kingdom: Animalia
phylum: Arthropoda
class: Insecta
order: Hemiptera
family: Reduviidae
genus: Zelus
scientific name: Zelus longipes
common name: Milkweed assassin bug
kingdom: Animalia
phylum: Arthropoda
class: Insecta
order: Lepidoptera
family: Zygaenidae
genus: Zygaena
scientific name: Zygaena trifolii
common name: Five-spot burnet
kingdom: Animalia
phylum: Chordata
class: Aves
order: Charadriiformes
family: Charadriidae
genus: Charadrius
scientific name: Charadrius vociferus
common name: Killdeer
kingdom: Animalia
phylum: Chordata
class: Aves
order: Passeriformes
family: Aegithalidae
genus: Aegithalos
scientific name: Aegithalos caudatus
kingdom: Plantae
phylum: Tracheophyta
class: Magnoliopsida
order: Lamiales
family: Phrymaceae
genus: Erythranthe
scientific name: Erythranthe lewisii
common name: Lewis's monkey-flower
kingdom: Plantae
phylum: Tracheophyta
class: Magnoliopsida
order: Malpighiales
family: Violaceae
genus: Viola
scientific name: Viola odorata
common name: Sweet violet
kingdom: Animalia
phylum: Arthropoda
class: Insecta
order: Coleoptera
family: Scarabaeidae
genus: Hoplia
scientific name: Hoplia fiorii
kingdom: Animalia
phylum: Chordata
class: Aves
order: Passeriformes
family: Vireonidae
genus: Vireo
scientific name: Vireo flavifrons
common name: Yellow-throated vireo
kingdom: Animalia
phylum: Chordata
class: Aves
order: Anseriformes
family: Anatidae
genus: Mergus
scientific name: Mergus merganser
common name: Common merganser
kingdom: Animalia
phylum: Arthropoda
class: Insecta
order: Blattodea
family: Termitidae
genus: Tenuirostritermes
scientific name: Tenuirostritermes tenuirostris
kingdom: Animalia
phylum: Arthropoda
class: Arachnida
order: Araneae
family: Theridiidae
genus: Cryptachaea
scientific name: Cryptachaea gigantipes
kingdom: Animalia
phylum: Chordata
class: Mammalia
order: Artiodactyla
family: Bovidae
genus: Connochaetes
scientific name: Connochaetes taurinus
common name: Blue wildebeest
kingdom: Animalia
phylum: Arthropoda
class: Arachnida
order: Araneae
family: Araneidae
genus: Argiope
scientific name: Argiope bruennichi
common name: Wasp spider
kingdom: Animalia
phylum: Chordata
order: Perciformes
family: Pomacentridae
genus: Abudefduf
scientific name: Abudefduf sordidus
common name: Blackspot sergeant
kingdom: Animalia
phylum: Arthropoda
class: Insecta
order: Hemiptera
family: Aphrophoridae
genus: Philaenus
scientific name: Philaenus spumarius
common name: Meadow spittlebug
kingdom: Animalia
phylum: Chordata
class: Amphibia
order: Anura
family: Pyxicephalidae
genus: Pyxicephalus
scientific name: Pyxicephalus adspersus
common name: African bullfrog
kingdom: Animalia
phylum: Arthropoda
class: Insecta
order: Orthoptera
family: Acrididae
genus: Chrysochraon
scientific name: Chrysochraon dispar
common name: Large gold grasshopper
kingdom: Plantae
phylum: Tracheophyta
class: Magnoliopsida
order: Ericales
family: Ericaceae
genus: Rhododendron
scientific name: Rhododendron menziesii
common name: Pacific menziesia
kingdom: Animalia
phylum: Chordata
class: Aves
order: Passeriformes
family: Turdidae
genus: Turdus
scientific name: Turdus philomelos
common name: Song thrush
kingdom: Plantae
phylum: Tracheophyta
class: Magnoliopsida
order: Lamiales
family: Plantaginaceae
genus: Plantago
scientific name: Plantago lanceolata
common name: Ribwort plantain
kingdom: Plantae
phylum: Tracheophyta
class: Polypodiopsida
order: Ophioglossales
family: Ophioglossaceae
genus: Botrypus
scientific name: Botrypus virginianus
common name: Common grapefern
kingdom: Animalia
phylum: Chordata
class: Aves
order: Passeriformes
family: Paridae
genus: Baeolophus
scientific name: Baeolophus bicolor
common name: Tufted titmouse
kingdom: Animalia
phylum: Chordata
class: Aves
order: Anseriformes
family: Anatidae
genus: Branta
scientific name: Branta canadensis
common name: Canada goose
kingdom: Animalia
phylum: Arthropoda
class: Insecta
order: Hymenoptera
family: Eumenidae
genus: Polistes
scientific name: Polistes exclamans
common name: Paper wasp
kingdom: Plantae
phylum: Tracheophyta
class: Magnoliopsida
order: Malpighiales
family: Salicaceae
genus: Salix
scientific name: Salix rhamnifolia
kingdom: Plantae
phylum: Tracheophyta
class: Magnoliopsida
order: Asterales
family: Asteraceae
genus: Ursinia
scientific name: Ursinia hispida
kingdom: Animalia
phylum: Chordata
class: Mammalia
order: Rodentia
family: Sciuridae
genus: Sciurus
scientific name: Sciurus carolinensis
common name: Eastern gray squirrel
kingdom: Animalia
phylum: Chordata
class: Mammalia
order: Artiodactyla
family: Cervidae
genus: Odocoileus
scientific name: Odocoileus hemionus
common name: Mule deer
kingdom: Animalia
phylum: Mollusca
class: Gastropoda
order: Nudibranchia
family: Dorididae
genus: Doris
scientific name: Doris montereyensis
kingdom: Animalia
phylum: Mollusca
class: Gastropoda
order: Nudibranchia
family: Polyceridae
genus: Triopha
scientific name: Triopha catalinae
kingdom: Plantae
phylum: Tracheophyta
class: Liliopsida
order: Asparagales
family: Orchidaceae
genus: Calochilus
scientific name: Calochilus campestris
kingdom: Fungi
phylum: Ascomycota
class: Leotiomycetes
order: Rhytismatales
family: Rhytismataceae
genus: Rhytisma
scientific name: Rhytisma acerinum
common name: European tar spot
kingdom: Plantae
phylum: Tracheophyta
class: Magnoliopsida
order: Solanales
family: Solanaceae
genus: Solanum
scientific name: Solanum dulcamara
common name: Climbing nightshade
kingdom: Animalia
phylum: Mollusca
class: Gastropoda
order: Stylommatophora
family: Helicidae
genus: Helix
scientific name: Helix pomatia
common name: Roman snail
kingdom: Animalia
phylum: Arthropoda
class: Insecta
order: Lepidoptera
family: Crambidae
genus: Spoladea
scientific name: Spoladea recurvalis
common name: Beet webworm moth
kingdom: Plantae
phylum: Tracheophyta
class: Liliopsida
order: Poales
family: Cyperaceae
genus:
····················
■ Work required
Put every line of the material above into a numbered list, leaving out any blank lines.

■ Result
1. kingdom: Animalia
2. phylum: Arthropoda
3. class: Insecta
4. order: Hemiptera
5. family: Reduviidae
6. genus: Zelus
7. scientific name: Zelus longipes
8. common name: Milkweed assassin bug
9. kingdom: Animalia
10. phylum: Arthropoda
11. class: Insecta
12. order: Lepidoptera
13. family: Zygaenidae
14. genus: Zygaena
15. scientific name: Zygaena trifolii
16. common name: Five-spot burnet
17. kingdom: Animalia
18. phylum: Chordata
19. class: Aves
20. order: Charadriiformes
21. family: Charadriidae
22. genus: Charadrius
23. scientific name: Charadrius vociferus
24. common name: Killdeer
25. kingdom: Animalia
26. phylum: Chordata
27. class: Aves
28. order: Passeriformes
29. family: Aegithalidae
30. genus: Aegithalos
31. scientific name: Aegithalos caudatus
32. kingdom: Plantae
33. phylum: Tracheophyta
34. class: Magnoliopsida
35. order: Lamiales
36. family: Phrymaceae
37. genus: Erythranthe
38. scientific name: Erythranthe lewisii
39. common name: Lewis's monkey-flower
40. kingdom: Plantae
41. phylum: Tracheophyta
42. class: Magnoliopsida
43. order: Malpighiales
44. family: Violaceae
45. genus: Viola
46. scientific name: Viola odorata
47. common name: Sweet violet
48. kingdom: Animalia
49. phylum: Arthropoda
50. class: Insecta
51. order: Coleoptera
52. family: Scarabaeidae
53. genus: Hoplia
54. scientific name: Hoplia fiorii
55. kingdom: Animalia
56. phylum: Chordata
57. class: Aves
58. order: Passeriformes
59. family: Vireonidae
60. genus: Vireo
61. scientific name: Vireo flavifrons
62. common name: Yellow-throated vireo
63. kingdom: Animalia
64. phylum: Chordata
65. class: Aves
66. order: Anseriformes
67. family: Anatidae
68. genus: Mergus
69. scientific name: Mergus merganser
70. common name: Common merganser
71. kingdom: Animalia
72. phylum: Arthropoda
73. class: Insecta
74. order: Blattodea
75. family: Termitidae
76. genus: Tenuirostritermes
77. scientific name: Tenuirostritermes tenuirostris
78. kingdom: Animalia
79. phylum: Arthropoda
80. class: Arachnida
81. order: Araneae
82. family: Theridiidae
83. genus: Cryptachaea
84. scientific name: Cryptachaea gigantipes
85. kingdom: Animalia
86. phylum: Chordata
87. class: Mammalia
88. order: Artiodactyla
89. family: Bovidae
90. genus: Connochaetes
91. scientific name: Connochaetes taurinus
92. common name: Blue wildebeest
93. kingdom: Animalia
94. phylum: Arthropoda
95. class: Arachnida
96. order: Araneae
97. family: Araneidae
98. genus: Argiope
99. scientific name: Argiope bruennichi
100. common name: Wasp spider
101. kingdom: Animalia
102. phylum: Chordata
103. order: Perciformes
104. family: Pomacentridae
105. genus: Abudefduf
106. scientific name: Abudefduf sordidus
107. common name: Blackspot sergeant
108. kingdom: Animalia
109. phylum: Arthropoda
110. class: Insecta
111. order: Hemiptera
112. family: Aphrophoridae
113. genus: Philaenus
114. scientific name: Philaenus spumarius
115. common name: Meadow spittlebug
116. kingdom: Animalia
117. phylum: Chordata
118. class: Amphibia
119. order: Anura
120. family: Pyxicephalidae
121. genus: Pyxicephalus
122. scientific name: Pyxicephalus adspersus
123. common name: African bullfrog
124. kingdom: Animalia
125. phylum: Arthropoda
126. class: Insecta
127. order: Orthoptera
128. family: Acrididae
129. genus: Chrysochraon
130. scientific name: Chrysochraon dispar
131. common name: Large gold grasshopper
132. kingdom: Plantae
133. phylum: Tracheophyta
134. class: Magnoliopsida
135. order: Ericales
136. family: Ericaceae
137. genus: Rhododendron
138. scientific name: Rhododendron menziesii
139. common name: Pacific menziesia
140. kingdom: Animalia
141. phylum: Chordata
142. class: Aves
143. order: Passeriformes
144. family: Turdidae
145. genus: Turdus
146. scientific name: Turdus philomelos
147. common name: Song thrush
148. kingdom: Plantae
149. phylum: Tracheophyta
150. class: Magnoliopsida
151. order: Lamiales
152. family: Plantaginaceae
153. genus: Plantago
154. scientific name: Plantago lanceolata
155. common name: Ribwort plantain
156. kingdom: Plantae
157. phylum: Tracheophyta
158. class: Polypodiopsida
159. order: Ophioglossales
160. family: Ophioglossaceae
161. genus: Botrypus
162. scientific name: Botrypus virginianus
163. common name: Common grapefern
164. kingdom: Animalia
165. phylum: Chordata
166. class: Aves
167. order: Passeriformes
168. family: Paridae
169. genus: Baeolophus
170. scientific name: Baeolophus bicolor
171. common name: Tufted titmouse
172. kingdom: Animalia
173. phylum: Chordata
174. class: Aves
175. order: Anseriformes
176. family: Anatidae
177. genus: Branta
178. scientific name: Branta canadensis
179. common name: Canada goose
180. kingdom: Animalia
181. phylum: Arthropoda
182. class: Insecta
183. order: Hymenoptera
184. family: Eumenidae
185. genus: Polistes
186. scientific name: Polistes exclamans
187. common name: Paper wasp
188. kingdom: Plantae
189. phylum: Tracheophyta
190. class: Magnoliopsida
191. order: Malpighiales
192. family: Salicaceae
193. genus: Salix
194. scientific name: Salix rhamnifolia
195. kingdom: Plantae
196. phylum: Tracheophyta
197. class: Magnoliopsida
198. order: Asterales
199. family: Asteraceae
200. genus: Ursinia
201. scientific name: Ursinia hispida
202. kingdom: Animalia
203. phylum: Chordata
204. class: Mammalia
205. order: Rodentia
206. family: Sciuridae
207. genus: Sciurus
208. scientific name: Sciurus carolinensis
209. common name: Eastern gray squirrel
210. kingdom: Animalia
211. phylum: Chordata
212. class: Mammalia
213. order: Artiodactyla
214. family: Cervidae
215. genus: Odocoileus
216. scientific name: Odocoileus hemionus
217. common name: Mule deer
218. kingdom: Animalia
219. phylum: Mollusca
220. class: Gastropoda
221. order: Nudibranchia
222. family: Dorididae
223. genus: Doris
224. scientific name: Doris montereyensis
225. kingdom: Animalia
226. phylum: Mollusca
227. class: Gastropoda
228. order: Nudibranchia
229. family: Polyceridae
230. genus: Triopha
231. scientific name: Triopha catalinae
232. kingdom: Plantae
233. phylum: Tracheophyta
234. class: Liliopsida
235. order: Asparagales
236. family: Orchidaceae
237. genus: Calochilus
238. scientific name: Calochilus campestris
239. kingdom: Fungi
240. phylum: Ascomycota
241. class: Leotiomycetes
242. order: Rhytismatales
243. family: Rhytismataceae
244. genus: Rhytisma
245. scientific name: Rhytisma acerinum
246. common name: European tar spot
247. kingdom: Plantae
248. phylum: Tracheophyta
249. class: Magnoliopsida
250. order: Solanales
251. family: Solanaceae
252. genus: Solanum
253. scientific name: Solanum dulcamara
254. common name: Climbing nightshade
255. kingdom: Animalia
256. phylum: Mollusca
257. class: Gastropoda
258. order: Stylommatophora
259. family: Helicidae
260. genus: Helix
261. scientific name: Helix pomatia
262. common name: Roman snail
263. kingdom: Animalia
264. phylum: Arthropoda
265. class: Insecta
266. order: Lepidoptera
267. family: Crambidae
268. genus: Spoladea
269. scientific name: Spoladea recurvalis
270. common name: Beet webworm moth
271. kingdom: Plantae
272. phylum: Tracheophyta
273. class: Liliopsida
274. order: Poales
275. family: Cyperaceae
276. genus:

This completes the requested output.